When it came to a choice, since it was necessary for only one of the girls to go, Dolly insisted on being the one.

“Bessie is much more tired than I am,” she said, stoutly.  “I was carried a good part of the way and she tramped all around with that wretched little Lolla, when she thought Lolla wanted to help her get me away.  So I’m going, and Bessie shall stay here and rest”

“Don’t, make no difference to me,” said Andrew “Let the other girls come along with us, if you like, Miss Eleanor.  And you can stay hind here with the one that stays to rest.  See!”

And so it was arranged.  Bessie, lying on a cot that had been brought from Eleanor’s tent, watched Dolly being carried off in the litter that had been hastily improvised, and Eleanor sat beside her.

“You’ve certainly earned a rest, Bessie,” said Eleanor, happily.  It delighted her to think that Bessie, whom she had befriended, should prove herself so well worthy of her confidence.  “I don’t know what we’d have done without you.  I’m afraid that Dolly would still be there in the woods if you’d just called us, as most girls would have done.”

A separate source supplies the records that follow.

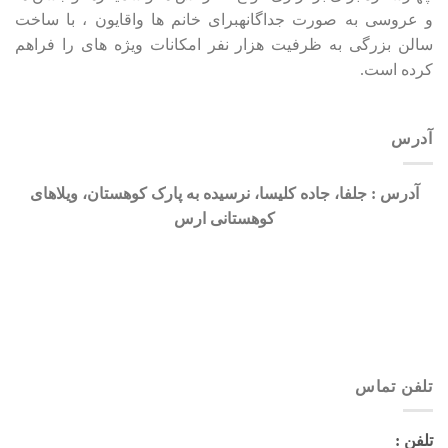
و عروسی به صورت جداگانهبرای خانم ها واقایون ، با ساخت
سالن بزرگی به ظرفیت هزار نفر امکانات ویژه های را فراهم
کرده است.
آدرس
آدرس : جلفا، جاده کلیسا، نرسیده به پارک کوهستان، ویلاهای
کوهستانی ارس
تلفن تماس
تلفن :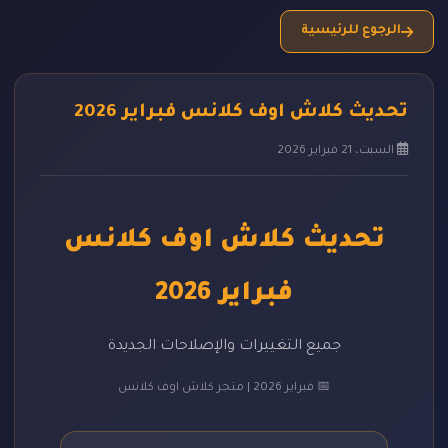
الرجوع للرئيسية
تحديث كلاش اوف كلانس فبراير 2026
السبت، 21 فبراير 2026
تحديث كلاش اوف كلانس
فبراير 2026
جميع التغييرات والإصلاحات الجديدة
📅 فبراير 2026 | متجر كلاش اوف كلانس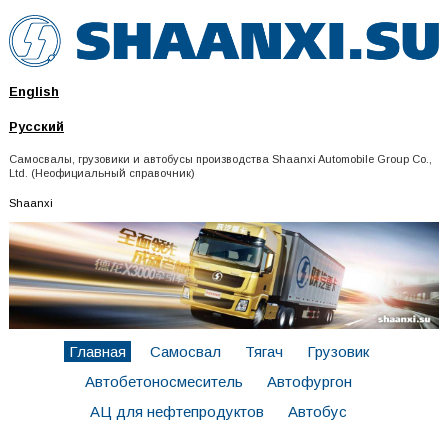
English
Русский
Самосвалы, грузовики и автобусы производства Shaanxi Automobile Group Co.,
Ltd. (Неофициальный справочник)
Shaanxi
Главная
Самосвал
Тягач
Грузовик
Автобетоносмеситель
Автофургон
АЦ для нефтепродуктов
Автобус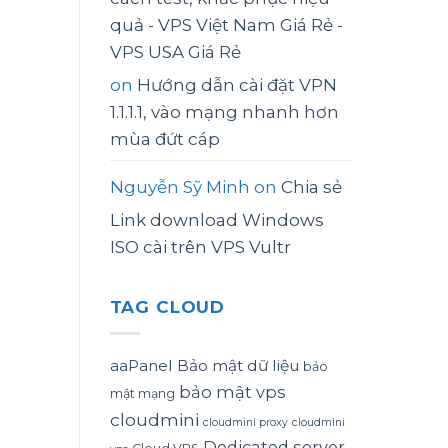
quả - VPS Việt Nam Giá Rẻ -
VPS USA Giá Rẻ
on
Hướng dẫn cài đặt VPN
1.1.1.1, vào mạng nhanh hơn
mùa đứt cáp
Nguyễn Sỹ Minh
on
Chia sẻ
Link download Windows
ISO cài trên VPS Vultr
TAG CLOUD
aaPanel
Bảo mật dữ liệu
bảo
bảo mật vps
mật mạng
cloudmini
cloudmini proxy
cloudmini
Dedicated server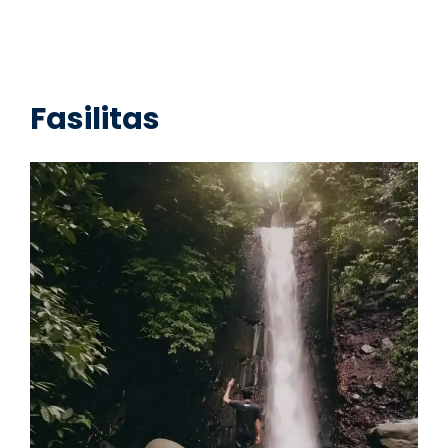
Fasilitas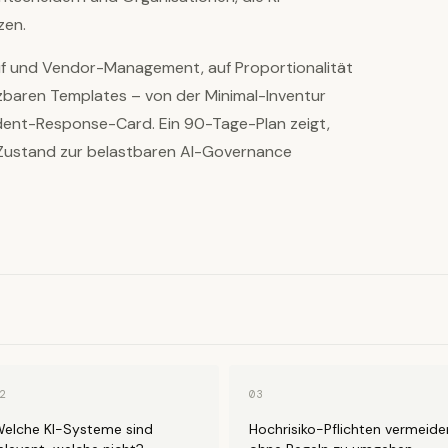
zen.
uf und Vendor-Management, auf Proportionalität
baren Templates – von der Minimal-Inventur
ident-Response-Card. Ein 90-Tage-Plan zeigt,
-Zustand zur belastbaren AI-Governance
2
03
elche KI-Systeme sind
Hochrisiko-Pflichten vermeide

“I don’t quite understand one thing, even yet, Bessie,” continued Eleanor, frowning, “You know, at first, it seemed as if the idea we had was right; that this man had some crazy idea that he might be able to make a gypsy of Dolly.

“I’m beginning to think that there was some powerful reason back of what he did; that he expected to make a great deal of money out of kidnapping her.  It seems, too, as if he knew where we were going to be, and who we all were, more than he had had any chance to find out.”

“I thought of that, too,” said Bessie.  “If it had been Zara he tried to steal—­but it was Dolly.  And she hasn’t been mixed up at all in our affairs.”

“I know, and that’s what is so puzzling, Bessie.  Maybe if they catch him, though, he’ll tell why he did it.  I think those guides will frighten him.  They’re all perfectly furious, and they’ll make him sorry he ever tried to do anything of the sort, I think—­Why, Bessie!  What’s the matter?”

“Don’t turn around, Miss Eleanor.  But I saw a pair of eyes, just behind you.  I wonder if he could have sneaked back around and come here?”

“Oh, I wish we’d had one of the men stay, I was afraid of something like that, Bessie.”

“I’m going to find out, Miss Eleanor.  I’ll pretend I don’t suspect anything, and get up to go into the tent.  Then, if it’s John, I think he’ll show himself.”